Bob Kalish observes life from a placid place on the island of Arrowsic (motto: You’re not in Georgetown yet). You can reach him at bobkalish@gmail.com.

An afterthought: I once was hired to “put into words” the directions for a complex piece of machinery. In other words, a user’s manual. But they waited until the last minute of their deadline to hire a writer, namely me. They built in a time frame for everything but the writing, and expected me to save their rears.

For about four decades I taught college writing to adult students who weren’t really interested in writing, including many who hadn’t read a book since high school, but they had to be able to write clearly to graduate with a college degree.
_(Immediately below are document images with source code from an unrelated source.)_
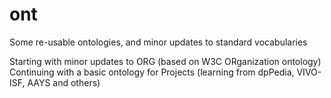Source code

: # ont
Some re-usable ontologies, and minor updates to standard vocabularies

Starting with minor updates to ORG (based on W3C ORganization ontology)
Continuing with a basic ontology for Projects (learning from dpPedia, VIVO-ISF, AAYS and others)
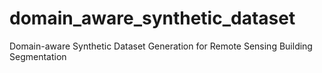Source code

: # domain_aware_synthetic_dataset
Domain-aware Synthetic Dataset Generation for Remote Sensing Building Segmentation
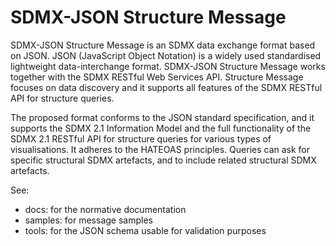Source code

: # SDMX-JSON Structure Message

SDMX-JSON Structure Message is an SDMX data exchange format based on JSON. JSON (JavaScript Object Notation) is a widely used standardised lightweight data-interchange format.
SDMX-JSON Structure Message works together with the SDMX RESTful Web Services API. Structure Message focuses on data discovery and it supports all features of the SDMX RESTful API for structure queries.

The proposed format conforms to the JSON standard specification, and it supports the SDMX 2.1 Information Model and the full functionality of the SDMX 2.1 RESTful API for structure queries for various types of visualisations. It adheres to the HATEOAS principles. Queries can ask for specific structural SDMX artefacts, and to include related structural SDMX artefacts.

See:
- docs: for the normative documentation
- samples: for message samples
- tools: for the JSON schema usable for validation purposes
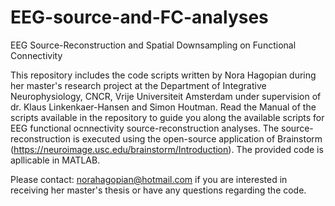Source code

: # EEG-source-and-FC-analyses
EEG Source-Reconstruction and Spatial Downsampling on Functional Connectivity

This repository includes the code scripts written by Nora Hagopian during her master's research project at the Department of Integrative Neurophysiology, CNCR, Vrije Universiteit Amsterdam under supervision of dr. Klaus Linkenkaer-Hansen and Simon Houtman.
Read the Manual of the scripts available in the repository to guide you along the available scripts for EEG functional ocnnectivity source-reconstruction analyses. The source-reconstruction is executed using the open-source application of Brainstorm (https://neuroimage.usc.edu/brainstorm/Introduction).
The provided code is apllicable in MATLAB. 

Please contact: norahagopian@hotmail.com if you are interested in receiving her master's thesis or have any questions regarding the code.
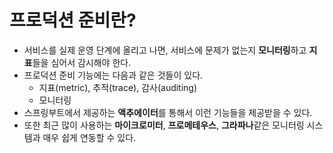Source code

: # 프로덕션 준비란?

- 서비스를 실제 운영 단계에 올리고 나면, 서비스에 문제가 없는지 **모니터링**하고 **지표**들을 심어서 감시해야 한다.
- 프로덕션 준비 기능에는 다음과 같은 것들이 있다.
  - 지표(metric), 추적(trace), 감사(auditing)
  - 모니터링
- 스프링부트에서 제공하는 **액추에이터**를 통해서 이런 기능들을 제공받을 수 있다.
- 또한 최근 많이 사용하는 **마이크로미터**, **프로메테우스**, **그라파나**같은 모니터링 시스템과 매우 쉽게 연동할 수 있다.
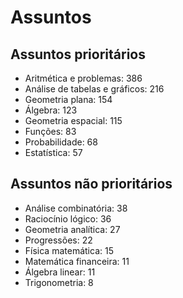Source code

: # Assuntos 
## Assuntos prioritários
- Aritmética e problemas: 386
- Análise de tabelas e gráficos: 216
- Geometria plana: 154
- Álgebra: 123
- Geometria espacial: 115
- Funções: 83
- Probabilidade: 68
- Estatística: 57

## Assuntos não prioritários
- Análise combinatória: 38
- Raciocínio lógico: 36
- Geometria analítica: 27
- Progressões: 22
- Física matemática: 15
- Matemática financeira: 11
- Álgebra linear: 11
- Trigonometria: 8
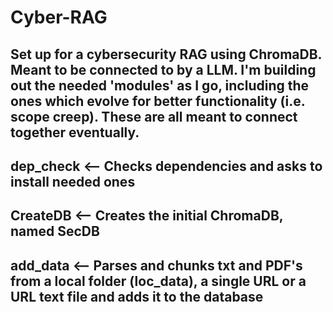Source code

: # Cyber-RAG
Set up for a cybersecurity RAG using ChromaDB. Meant to be connected to by a LLM. I'm building out the needed 'modules' as I go, including the ones which evolve for better functionality (i.e. scope creep). These are all meant to connect together eventually.
---
dep_check <-- Checks dependencies and asks to install needed ones
---
CreateDB <-- Creates the initial ChromaDB, named SecDB
---
add_data <-- Parses and chunks txt and PDF's from a local folder (loc_data), a single URL or a URL text file and adds it to the database
---
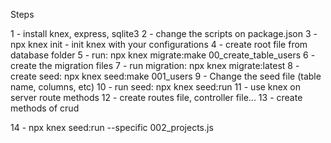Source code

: Steps

1 - install knex, express, sqlite3
2 - change the scripts on package.json
3 - npx knex init - init knex with your configurations
4 - create root file from database folder
5 - run: npx knex migrate:make 00_create_table_users
6 - create the migration files
7 - run migration: npx knex migrate:latest
8 - create seed: npx knex seed:make 001_users
9 - Change the seed file (table name, columns, etc)
10 - run seed: npx knex seed:run
11 - use knex on server route methods
12 - create routes file, controller file...
13 - create methods of crud

14 - npx knex seed:run --specific 002_projects.js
What I discovered with these students and the advent of computers was that they didn’t seem to know the difference between writing and formatting. They assumed writing and formatting were the same thing. The result was, I often received papers written in exotic, unreadable typeface and clip art and italics and bold and just about every choice in Microsoft Word.
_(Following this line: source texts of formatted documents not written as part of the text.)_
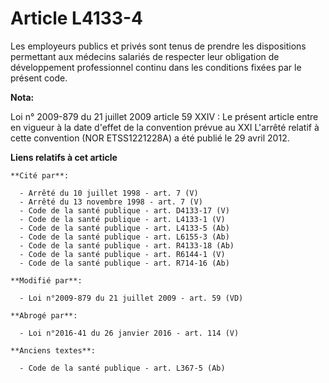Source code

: # Article L4133-4

Les employeurs publics et privés sont tenus de prendre les dispositions permettant aux médecins salariés de respecter leur
obligation de développement professionnel continu dans les conditions fixées par le présent code.

**Nota:**

Loi n° 2009-879 du 21 juillet 2009 article 59 XXIV : Le présent article entre en vigueur à la date d'effet de la convention
prévue au XXI L'arrêté relatif à cette convention (NOR ETSS1221228A) a été publié le 29 avril 2012.

**Liens relatifs à cet article**

	**Cité par**:

	  - Arrêté du 10 juillet 1998 - art. 7 (V)
	  - Arrêté du 13 novembre 1998 - art. 7 (V)
	  - Code de la santé publique - art. D4133-17 (V)
	  - Code de la santé publique - art. L4133-1 (V)
	  - Code de la santé publique - art. L4133-5 (Ab)
	  - Code de la santé publique - art. L6155-3 (Ab)
	  - Code de la santé publique - art. R4133-18 (Ab)
	  - Code de la santé publique - art. R6144-1 (V)
	  - Code de la santé publique - art. R714-16 (Ab)

	**Modifié par**:

	  - Loi n°2009-879 du 21 juillet 2009 - art. 59 (VD)

	**Abrogé par**:

	  - Loi n°2016-41 du 26 janvier 2016 - art. 114 (V)

	**Anciens textes**:

	  - Code de la santé publique - art. L367-5 (Ab)
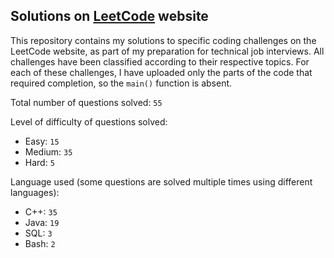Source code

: ## Solutions on [LeetCode](https://leetcode.com/) website

This repository contains my solutions to specific coding challenges on the LeetCode website, as part of my preparation for technical job interviews. All challenges have been classified according to their respective topics. For each of these challenges, I have uploaded only the parts of the code that required completion, so the `main()` function is absent.

Total number of questions solved: `55`

Level of difficulty of questions solved:
* Easy: `15`
* Medium: `35`
* Hard: `5`

Language used (some questions are solved multiple times using different languages):
* C++: `35`
* Java: `19`
* SQL: `3`
* Bash: `2`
Mothers sometimes come up to me and say their son or daughter wants to be a writer. I tell them to tell their offspring to take a couple of aspirin and lie down until the desire vanishes. Because writing is hard. To be a writer you need at least two things: boredom and curiosity.

And don’t forget faith.

Faith is necessary when you face the blank computer screen wondering what the next word should be. The process involves a life of insecurity. It’s this discomfort that leads to fear of not having anything to say that leads to attempts to assuage the discomfort by writing down an outline. Now you have somewhere to go, but the problem is there is no room for discovery. Writing is all about sitting down and discovering what you sat down to write. What a revelation. And what an odd life to lead, leading as it does to a way of living with insecurity. And there is faith. Faith that your mind will produce the words if you persevere with a sense of wonder. Instead of faith, some writers believe in outlines. An outline confines you to stay within its bounds, totally forgetting that you made up the restrictions. You create an outline and can’t get out of it.
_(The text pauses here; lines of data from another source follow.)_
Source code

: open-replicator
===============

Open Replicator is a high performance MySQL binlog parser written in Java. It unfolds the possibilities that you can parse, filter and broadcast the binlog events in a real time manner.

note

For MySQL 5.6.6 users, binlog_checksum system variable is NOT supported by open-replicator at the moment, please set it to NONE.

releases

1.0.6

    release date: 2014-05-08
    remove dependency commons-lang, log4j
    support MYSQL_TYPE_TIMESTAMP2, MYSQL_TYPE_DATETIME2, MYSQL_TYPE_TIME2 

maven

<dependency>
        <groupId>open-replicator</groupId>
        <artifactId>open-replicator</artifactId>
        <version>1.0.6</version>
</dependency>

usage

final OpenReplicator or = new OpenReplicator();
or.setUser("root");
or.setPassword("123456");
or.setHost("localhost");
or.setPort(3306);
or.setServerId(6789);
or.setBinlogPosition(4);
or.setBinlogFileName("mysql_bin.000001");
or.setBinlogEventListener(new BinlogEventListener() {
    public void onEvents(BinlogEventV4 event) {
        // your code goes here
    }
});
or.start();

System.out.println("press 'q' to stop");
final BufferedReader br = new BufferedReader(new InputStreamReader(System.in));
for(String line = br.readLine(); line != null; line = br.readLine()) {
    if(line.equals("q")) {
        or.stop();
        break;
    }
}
The time to outline is when you’re stuck, when all the ideas you had have been used and there is still no focus. What are you trying to say, is a question a good editor will ask. When you sit down before the computer or typewriter or legal pad with a No. 2 pencil, when you face the angst of setting in order the chaos inside your mind, you are in good company. Stephen King stares just as blankly as you do when starting out. William Shakespeare, too. Come on in, the Muse beckons, the water’s fine.